▶ TASK DIRECTIONS: Some lines below hold "linecap". Pick them out and copy them.

▶ DATA LISTING:
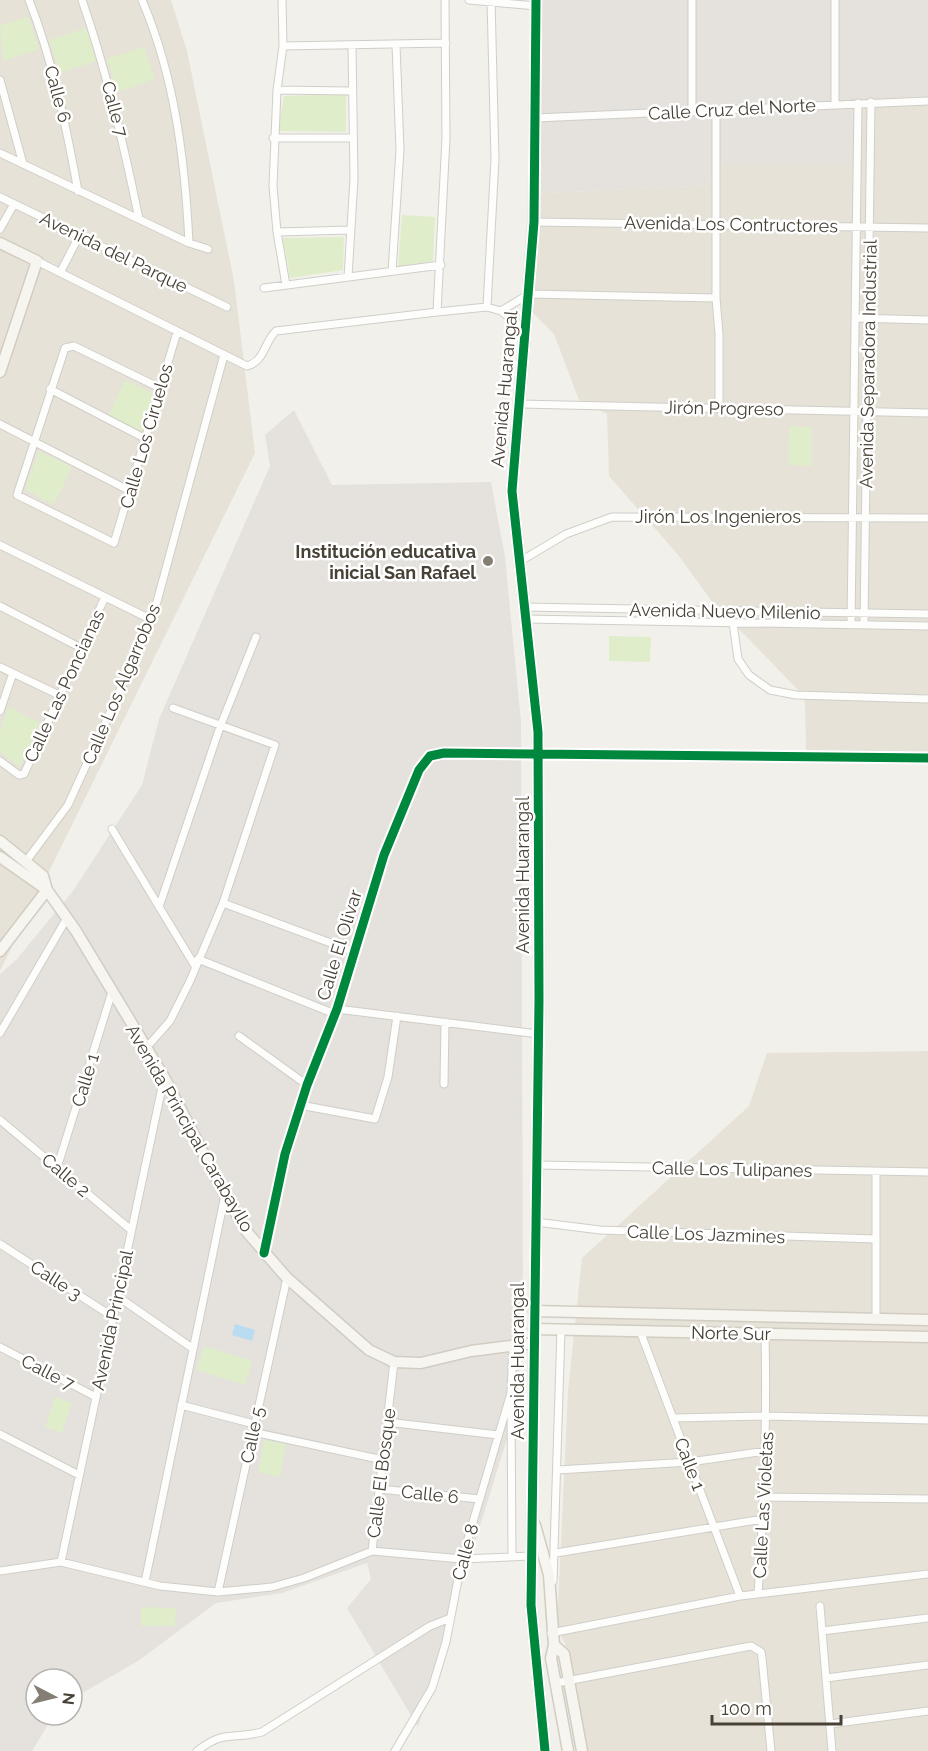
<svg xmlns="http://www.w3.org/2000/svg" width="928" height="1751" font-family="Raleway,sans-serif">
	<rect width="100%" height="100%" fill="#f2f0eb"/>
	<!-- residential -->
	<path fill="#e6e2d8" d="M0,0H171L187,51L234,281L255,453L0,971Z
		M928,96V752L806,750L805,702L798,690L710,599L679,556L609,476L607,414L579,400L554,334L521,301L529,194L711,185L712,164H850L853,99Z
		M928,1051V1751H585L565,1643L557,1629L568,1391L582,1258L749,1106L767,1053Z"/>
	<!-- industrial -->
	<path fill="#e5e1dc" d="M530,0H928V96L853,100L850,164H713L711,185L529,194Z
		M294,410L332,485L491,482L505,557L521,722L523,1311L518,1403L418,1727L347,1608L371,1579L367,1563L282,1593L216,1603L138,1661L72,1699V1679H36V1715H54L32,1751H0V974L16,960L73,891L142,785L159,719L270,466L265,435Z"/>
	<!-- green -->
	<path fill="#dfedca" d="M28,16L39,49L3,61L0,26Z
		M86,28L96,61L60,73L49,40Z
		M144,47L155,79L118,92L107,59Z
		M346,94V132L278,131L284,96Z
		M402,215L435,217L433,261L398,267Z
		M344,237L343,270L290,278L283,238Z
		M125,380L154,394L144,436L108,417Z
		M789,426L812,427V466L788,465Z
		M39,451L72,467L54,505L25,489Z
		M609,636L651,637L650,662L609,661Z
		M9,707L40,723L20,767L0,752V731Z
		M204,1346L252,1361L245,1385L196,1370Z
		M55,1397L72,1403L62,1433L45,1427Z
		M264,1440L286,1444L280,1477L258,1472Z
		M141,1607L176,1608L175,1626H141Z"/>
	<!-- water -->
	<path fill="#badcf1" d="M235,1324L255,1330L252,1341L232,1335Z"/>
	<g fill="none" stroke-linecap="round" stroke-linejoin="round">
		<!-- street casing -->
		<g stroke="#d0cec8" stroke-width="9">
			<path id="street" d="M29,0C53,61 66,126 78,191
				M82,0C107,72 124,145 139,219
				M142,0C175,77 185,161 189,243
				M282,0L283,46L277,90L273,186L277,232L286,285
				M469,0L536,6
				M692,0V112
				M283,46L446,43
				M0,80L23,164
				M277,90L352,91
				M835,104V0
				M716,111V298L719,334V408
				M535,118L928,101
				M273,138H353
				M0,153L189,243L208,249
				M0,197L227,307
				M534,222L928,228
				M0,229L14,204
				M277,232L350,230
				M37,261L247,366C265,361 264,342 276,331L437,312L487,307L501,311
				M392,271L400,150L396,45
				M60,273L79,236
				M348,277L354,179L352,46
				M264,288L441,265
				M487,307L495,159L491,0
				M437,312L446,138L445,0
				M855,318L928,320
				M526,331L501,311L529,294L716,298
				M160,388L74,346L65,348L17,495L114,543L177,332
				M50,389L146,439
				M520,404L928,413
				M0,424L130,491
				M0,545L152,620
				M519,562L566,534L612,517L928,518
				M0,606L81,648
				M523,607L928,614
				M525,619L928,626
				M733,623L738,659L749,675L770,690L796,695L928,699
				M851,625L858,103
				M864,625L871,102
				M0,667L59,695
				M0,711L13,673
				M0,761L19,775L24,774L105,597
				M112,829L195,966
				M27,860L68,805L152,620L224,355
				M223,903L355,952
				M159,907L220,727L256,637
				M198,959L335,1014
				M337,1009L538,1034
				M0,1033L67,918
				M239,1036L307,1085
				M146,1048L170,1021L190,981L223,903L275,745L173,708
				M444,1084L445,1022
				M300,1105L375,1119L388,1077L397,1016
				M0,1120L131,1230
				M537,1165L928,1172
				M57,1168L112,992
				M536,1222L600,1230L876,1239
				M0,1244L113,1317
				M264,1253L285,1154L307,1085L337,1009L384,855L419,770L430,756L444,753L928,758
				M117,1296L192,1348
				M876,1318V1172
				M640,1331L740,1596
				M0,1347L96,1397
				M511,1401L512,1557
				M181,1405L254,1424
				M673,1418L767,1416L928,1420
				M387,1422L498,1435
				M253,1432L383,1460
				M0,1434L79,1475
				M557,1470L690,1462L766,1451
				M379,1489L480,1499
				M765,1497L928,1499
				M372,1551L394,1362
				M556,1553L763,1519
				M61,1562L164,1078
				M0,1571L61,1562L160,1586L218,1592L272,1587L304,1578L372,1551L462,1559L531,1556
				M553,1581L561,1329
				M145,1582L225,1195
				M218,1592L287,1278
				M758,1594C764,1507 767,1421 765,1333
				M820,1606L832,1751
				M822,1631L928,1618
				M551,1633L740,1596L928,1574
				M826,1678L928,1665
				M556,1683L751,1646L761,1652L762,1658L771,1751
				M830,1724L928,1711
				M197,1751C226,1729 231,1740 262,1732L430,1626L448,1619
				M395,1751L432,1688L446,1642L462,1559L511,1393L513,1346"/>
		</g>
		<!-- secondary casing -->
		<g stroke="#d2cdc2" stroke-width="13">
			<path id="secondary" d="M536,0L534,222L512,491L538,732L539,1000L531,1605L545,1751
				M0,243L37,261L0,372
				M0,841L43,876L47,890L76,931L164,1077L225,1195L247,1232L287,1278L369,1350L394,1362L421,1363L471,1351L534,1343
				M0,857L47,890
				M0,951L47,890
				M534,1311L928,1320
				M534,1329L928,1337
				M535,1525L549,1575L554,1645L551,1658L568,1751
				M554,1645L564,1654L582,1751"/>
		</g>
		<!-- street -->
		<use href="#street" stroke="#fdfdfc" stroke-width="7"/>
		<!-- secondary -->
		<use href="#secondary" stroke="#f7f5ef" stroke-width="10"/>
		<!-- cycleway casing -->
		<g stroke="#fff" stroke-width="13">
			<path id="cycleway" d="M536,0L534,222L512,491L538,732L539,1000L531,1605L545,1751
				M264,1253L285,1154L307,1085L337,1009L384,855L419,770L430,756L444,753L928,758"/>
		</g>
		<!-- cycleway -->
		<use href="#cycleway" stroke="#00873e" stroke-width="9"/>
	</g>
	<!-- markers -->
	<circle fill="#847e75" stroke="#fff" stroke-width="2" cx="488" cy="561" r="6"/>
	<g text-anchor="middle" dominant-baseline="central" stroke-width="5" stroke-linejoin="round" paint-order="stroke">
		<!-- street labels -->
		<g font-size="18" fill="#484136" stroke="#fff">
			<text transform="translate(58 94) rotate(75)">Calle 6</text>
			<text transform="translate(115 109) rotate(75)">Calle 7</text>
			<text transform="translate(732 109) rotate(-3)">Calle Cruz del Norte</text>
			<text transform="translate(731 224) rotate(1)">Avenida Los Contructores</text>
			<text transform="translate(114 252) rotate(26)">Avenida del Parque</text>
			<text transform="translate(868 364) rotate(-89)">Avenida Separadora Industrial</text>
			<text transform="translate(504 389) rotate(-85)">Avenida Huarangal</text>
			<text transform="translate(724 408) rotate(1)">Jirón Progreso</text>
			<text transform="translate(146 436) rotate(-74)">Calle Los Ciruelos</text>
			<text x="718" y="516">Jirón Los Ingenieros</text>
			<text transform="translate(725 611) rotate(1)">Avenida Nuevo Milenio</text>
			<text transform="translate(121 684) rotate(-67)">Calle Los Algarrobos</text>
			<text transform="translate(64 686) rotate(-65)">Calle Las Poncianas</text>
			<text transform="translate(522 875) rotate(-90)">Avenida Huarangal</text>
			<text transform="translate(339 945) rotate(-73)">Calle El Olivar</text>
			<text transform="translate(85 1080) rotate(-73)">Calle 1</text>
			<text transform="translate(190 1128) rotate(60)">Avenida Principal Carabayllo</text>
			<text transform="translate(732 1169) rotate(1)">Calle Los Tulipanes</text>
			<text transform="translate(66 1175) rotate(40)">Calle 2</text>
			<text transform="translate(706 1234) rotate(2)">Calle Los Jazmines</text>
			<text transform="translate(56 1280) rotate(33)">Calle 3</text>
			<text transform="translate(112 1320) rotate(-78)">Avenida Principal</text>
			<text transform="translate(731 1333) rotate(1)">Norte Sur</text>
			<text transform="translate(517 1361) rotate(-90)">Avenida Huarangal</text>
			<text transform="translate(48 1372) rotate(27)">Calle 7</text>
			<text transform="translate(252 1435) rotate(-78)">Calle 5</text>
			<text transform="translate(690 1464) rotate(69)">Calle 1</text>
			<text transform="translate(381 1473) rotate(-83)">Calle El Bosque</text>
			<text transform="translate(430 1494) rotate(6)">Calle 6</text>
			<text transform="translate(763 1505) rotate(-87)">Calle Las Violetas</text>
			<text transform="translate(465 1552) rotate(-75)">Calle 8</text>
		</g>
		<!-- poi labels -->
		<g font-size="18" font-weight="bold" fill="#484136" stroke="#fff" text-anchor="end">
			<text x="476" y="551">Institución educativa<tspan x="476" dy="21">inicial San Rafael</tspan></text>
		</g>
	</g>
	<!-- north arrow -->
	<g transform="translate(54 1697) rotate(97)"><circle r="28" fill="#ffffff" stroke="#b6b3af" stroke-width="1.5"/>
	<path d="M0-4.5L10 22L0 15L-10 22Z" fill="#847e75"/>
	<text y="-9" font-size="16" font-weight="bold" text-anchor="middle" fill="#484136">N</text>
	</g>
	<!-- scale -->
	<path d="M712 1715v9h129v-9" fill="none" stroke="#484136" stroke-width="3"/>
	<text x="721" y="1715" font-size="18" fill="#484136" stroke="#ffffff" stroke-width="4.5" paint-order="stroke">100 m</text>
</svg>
---
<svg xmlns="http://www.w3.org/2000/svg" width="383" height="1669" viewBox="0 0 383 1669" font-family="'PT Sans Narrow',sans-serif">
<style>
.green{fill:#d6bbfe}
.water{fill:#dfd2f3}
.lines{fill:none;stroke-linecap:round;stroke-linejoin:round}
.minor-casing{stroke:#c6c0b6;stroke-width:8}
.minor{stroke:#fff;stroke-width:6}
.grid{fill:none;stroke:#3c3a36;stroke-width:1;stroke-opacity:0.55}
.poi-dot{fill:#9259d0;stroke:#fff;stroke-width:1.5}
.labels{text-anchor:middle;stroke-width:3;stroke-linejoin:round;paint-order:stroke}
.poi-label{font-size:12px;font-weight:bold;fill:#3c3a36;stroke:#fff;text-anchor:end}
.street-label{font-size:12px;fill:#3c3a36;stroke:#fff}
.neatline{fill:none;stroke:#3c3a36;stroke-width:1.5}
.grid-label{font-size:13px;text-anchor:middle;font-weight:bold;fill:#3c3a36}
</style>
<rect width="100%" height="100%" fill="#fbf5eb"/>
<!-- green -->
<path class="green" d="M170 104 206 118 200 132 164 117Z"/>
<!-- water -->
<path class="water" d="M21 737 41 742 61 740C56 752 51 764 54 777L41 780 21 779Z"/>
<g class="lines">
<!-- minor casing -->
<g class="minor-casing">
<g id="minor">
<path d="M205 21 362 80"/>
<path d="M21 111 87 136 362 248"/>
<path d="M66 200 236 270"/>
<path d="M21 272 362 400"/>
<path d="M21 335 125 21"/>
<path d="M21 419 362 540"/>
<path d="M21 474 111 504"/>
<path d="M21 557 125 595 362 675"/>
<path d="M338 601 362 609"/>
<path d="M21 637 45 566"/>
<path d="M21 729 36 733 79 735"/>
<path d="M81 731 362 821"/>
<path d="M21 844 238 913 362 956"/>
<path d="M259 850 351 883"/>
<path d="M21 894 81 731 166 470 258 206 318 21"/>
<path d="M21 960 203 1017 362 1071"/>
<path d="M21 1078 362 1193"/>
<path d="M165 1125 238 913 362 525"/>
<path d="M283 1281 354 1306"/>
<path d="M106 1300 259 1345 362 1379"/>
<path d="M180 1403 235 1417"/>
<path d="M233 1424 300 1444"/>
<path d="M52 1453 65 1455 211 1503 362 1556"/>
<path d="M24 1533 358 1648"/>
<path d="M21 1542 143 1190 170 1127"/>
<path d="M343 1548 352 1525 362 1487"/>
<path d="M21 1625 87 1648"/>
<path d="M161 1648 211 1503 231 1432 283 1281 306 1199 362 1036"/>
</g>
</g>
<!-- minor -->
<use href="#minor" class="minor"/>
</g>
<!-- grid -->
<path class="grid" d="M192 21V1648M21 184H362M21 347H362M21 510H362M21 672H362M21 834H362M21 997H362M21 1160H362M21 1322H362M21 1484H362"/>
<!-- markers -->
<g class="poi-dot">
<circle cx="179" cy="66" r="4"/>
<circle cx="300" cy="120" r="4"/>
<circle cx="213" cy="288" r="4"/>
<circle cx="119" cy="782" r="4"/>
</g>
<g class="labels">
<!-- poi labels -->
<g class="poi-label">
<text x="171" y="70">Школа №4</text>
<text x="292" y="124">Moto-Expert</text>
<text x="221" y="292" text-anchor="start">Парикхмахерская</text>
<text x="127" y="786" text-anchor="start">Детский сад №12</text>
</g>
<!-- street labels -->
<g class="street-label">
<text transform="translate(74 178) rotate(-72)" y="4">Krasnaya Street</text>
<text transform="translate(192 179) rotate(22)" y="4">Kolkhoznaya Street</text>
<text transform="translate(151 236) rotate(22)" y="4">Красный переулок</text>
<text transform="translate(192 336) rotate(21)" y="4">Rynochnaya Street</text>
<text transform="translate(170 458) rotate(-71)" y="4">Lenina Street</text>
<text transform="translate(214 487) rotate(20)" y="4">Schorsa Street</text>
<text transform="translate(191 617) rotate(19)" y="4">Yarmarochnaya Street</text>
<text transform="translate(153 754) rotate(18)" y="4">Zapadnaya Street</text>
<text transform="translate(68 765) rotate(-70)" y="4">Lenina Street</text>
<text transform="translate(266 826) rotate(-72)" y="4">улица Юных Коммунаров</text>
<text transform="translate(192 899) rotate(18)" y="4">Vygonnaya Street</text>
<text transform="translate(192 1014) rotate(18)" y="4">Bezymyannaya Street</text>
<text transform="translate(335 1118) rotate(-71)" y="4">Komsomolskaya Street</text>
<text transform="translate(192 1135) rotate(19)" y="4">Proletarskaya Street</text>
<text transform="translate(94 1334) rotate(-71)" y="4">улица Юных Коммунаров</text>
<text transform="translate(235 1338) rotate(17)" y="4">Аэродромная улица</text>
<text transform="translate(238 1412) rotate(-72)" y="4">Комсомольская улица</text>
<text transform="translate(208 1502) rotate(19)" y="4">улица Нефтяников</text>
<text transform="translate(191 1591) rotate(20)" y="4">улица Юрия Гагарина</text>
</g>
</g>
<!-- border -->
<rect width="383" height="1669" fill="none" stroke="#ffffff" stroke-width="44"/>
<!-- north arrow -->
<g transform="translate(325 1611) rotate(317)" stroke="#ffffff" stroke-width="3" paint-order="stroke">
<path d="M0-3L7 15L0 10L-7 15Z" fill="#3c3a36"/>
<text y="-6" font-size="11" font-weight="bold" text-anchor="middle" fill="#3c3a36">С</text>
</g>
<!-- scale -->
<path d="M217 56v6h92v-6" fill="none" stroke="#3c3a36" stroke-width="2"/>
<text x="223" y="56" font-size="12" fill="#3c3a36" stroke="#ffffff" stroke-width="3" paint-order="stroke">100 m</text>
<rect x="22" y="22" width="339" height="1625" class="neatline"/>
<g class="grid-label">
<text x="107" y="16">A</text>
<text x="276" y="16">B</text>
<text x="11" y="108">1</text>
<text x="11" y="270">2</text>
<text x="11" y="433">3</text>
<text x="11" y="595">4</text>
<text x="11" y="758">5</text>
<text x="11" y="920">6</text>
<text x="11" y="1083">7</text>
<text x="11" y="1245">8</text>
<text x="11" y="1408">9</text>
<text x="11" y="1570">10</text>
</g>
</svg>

▶ ANSWER AREA:
	<g fill="none" stroke-linecap="round" stroke-linejoin="round">
.lines{fill:none;stroke-linecap:round;stroke-linejoin:round}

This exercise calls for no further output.